Looking in that file, it references ironic.cmd.api, which is the file ironic/cmd/api.py which in turn refers to ironic/common/wsgi_service.py. This in turn refers to ironic/api/app.py from which we can finally see that it imports pecan.

Now I am ready to run the two services. Like most of OpenStack, there is an API server and a “worker” server. In Ironic, this is called the Conductor. This maps fairly well to the Operator pattern in Kubernetes. In this pattern, the user makes changes to the API server via a web VERB on a URL, possibly with a body. These changes represent a desired state. The state change is then performed asynchronously. In OpenStack, the asynchronous communication is performed via a message queue, usually Rabbit MQ. The Ironic team has a simpler mechanism used for development; JSON RPC. This happens to be the same mechanism used in FreeIPA.

Command Line

OK, once I got the service running, I had to do a little fiddling around to get the command lines to work.
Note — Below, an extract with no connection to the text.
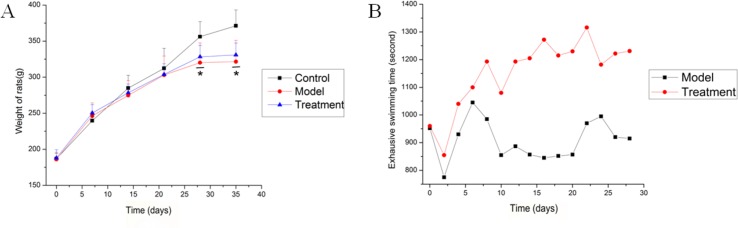
Weight and exhaustive swimming time of rats from the start to the end of the experiment. (A) Weight of rats were measured weekly. Data were described as the mean ± standard deviation for 10 rats in each group. *P < 0.05, compared with the control group. (B) Exhaustive swimming time of the model and treatment groups was measured during the drug intervention period. Data were reported as count for each group. The time was calculated from the point when rats were placed in water to the point when 50% of the rats were exhaustively submerged in water for 10 s.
The was an old reference to

OS_AUTH_TYPE=token_endpoint

which needed to be replaces with

OS_AUTH_TYPE=none

Both are in the documentation, but only the second one will work.
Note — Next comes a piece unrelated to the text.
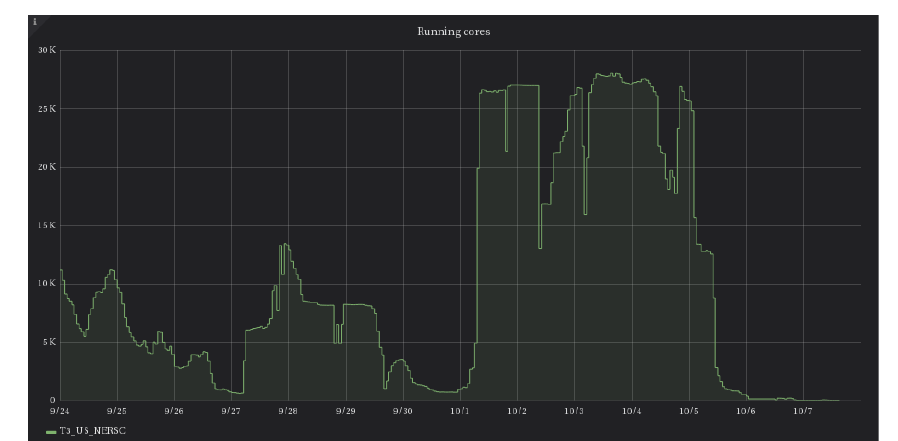
Figure 4. Cores in running CMS jobs at NERSC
I can run the following commands:

$ baremetal driver list
+---------------------+----------------+
| Supported driver(s) | Active host(s) |
+---------------------+----------------+
| fake-hardware       | ayoungP40      |
+---------------------+----------------+
$ baremetal node list

curl

Lets see if I can figure out from CURL what APIs those are…There is only one version, and one link, so:

curl http://127.0.0.1:6385 | jq '.versions  | .[] | .links | .[] |  .href'
 
"http://127.0.0.1:6385/v1/"


Doing curl against that second link gives a list of the top level resources:

  • media_types
  • chassis
  • nodes
  • drivers

And I assume that, if I use curl to GET the drivers, I should see the fake driver entry from above:

$ curl "http://127.0.0.1:6385/v1/drivers" | jq '.drivers |.[] |.name'
 
"fake-hardware"

OK, that is enough to get started. I am going to try and do the same with the RPMs that we ship with OSP and see what I get there.

But that is a tale for another day.

Thank You

I had a conversation I had with Julia Kreger, a long time core member of the Ironic project. This helped get me oriented.